Description of Notes ISIN Maturity Date Aggregate principal amount accepted Reference Benchmark Reference Benchmark Yield Purchase Spread Purchase Yield Purchase Price (expressed as a percentage) Accrued Interest Amount
€1,500,000,000 1.375 per cent. Senior Non-Preferred Instruments due January XS2168647357 5 January 2026 €502,700,000 EUR SNP Interpolated Mid-Swap Rate 2.616% +15 bps. 2.766% 98.297% €5,117,988.70
2026
€1,750,000,000 3.750 per cent.
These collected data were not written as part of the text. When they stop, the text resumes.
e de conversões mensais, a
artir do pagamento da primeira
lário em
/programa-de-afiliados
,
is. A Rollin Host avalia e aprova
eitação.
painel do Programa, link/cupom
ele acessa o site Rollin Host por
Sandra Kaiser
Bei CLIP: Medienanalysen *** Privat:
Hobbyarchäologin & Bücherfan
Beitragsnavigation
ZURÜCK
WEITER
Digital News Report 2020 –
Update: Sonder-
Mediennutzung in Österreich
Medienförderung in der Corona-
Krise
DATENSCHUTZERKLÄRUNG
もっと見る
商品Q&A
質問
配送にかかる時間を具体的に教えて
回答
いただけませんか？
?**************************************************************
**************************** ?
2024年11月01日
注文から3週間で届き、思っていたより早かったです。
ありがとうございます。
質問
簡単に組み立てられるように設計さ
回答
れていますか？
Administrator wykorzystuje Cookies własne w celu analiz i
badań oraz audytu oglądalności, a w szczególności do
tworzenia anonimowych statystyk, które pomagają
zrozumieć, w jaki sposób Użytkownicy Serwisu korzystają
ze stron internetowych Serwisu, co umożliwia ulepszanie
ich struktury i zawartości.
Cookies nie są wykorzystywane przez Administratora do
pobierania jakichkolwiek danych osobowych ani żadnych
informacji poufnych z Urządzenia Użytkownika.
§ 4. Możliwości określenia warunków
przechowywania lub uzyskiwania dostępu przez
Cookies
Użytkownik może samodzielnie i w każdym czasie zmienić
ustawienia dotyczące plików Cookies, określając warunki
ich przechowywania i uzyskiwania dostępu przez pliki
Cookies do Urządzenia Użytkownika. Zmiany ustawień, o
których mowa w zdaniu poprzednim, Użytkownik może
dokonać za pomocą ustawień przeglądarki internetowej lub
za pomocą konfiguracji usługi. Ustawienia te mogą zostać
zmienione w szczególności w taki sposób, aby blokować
Fixed Rate Senior Preferred Instruments due XS2575952424 16 January 2026 €713,700,000 EUR SP Interpolated Mid-Swap Rate 2.605% +5 bps. 2.655% 101.360% €19,012,468.41
January 2026
Notes purchased by the Offeror pursuant to the Offer will be cancelled by the
Offeror and will not be re-issued or re-sold. Notes which have not been
validly submitted or validly submitted but not accepted for purchase pursuant
to the Offer will remain outstanding. Following the Settlement Date, there
will be an outstanding nominal amount of (i) €997,300,000 of EUR SNP Notes
and (ii) €1,036,300,000 of EUR SP Notes.
Payment of the relevant Tender Consideration in respect of the Notes accepted
for purchase by the Offeror will occur on the Settlement Date, which is
expected to be 2 October 2024.
Any requests for information in relation to the Offers should be directed to
the Dealer Managers or the Tender Agent whose contact details are listed
below.
SOLE DEALER MANAGER
Santander Corporate and Investment Banking
Ciudad Grupo Santander
Avenida de Cantabria s/n
28660
Madrid, Spain
Attn: Liability Management
Email: liabilitymanagement@gruposantander.com
THE TENDER AGENT
Kroll Issuer Services Limited
The Shard
32 London Bridge Street
London SE1 9SG
United Kingdom
Tel: +44 20 7704 0880
Attn: Owen Morris
Email: santander@is.kroll.com
Website: https://deals.is.kroll.com/santander
Boadilla del Monte (Madrid), 30 September 2024
NOT FOR RELEASE, PUBLICATION OR DISTRIBUTION IN OR INTO OR TO ANY PERSON
LOCATED OR RESIDENT IN ANY JURISDICTION WHERE OR TO WHOM IT IS UNLAWFUL TO
RELEASE, PUBLISH OR DISTRIBUTE THIS ANNOUNCEMENT.
DISCLAIMER
This announcement must be read in conjunction with the Tender Offer
Memorandum. This announcement and the Tender Offer Memorandum contain
important information which should be read carefully before any decision is
made with respect to the Offer. If any Qualifying Holder is in any doubt as to
the contents of this announcement, the Tender Offer Memorandum or the action
it should take, it is recommended to seek its own financial, legal, regulatory
and tax advice, including in respect of any tax consequences, immediately from
its broker, bank manager, solicitor, accountant or other independent
financial, tax or legal adviser.
The distribution of this announcement and the Tender Offer Memorandum in
certain jurisdictions may be restricted by law. Persons into whose possession
this announcement and/or the Tender Offer Memorandum comes are required by
each of the Offeror, the Sole Dealer Manager and the Tender Agent to inform
themselves about, and to observe, any such restrictions.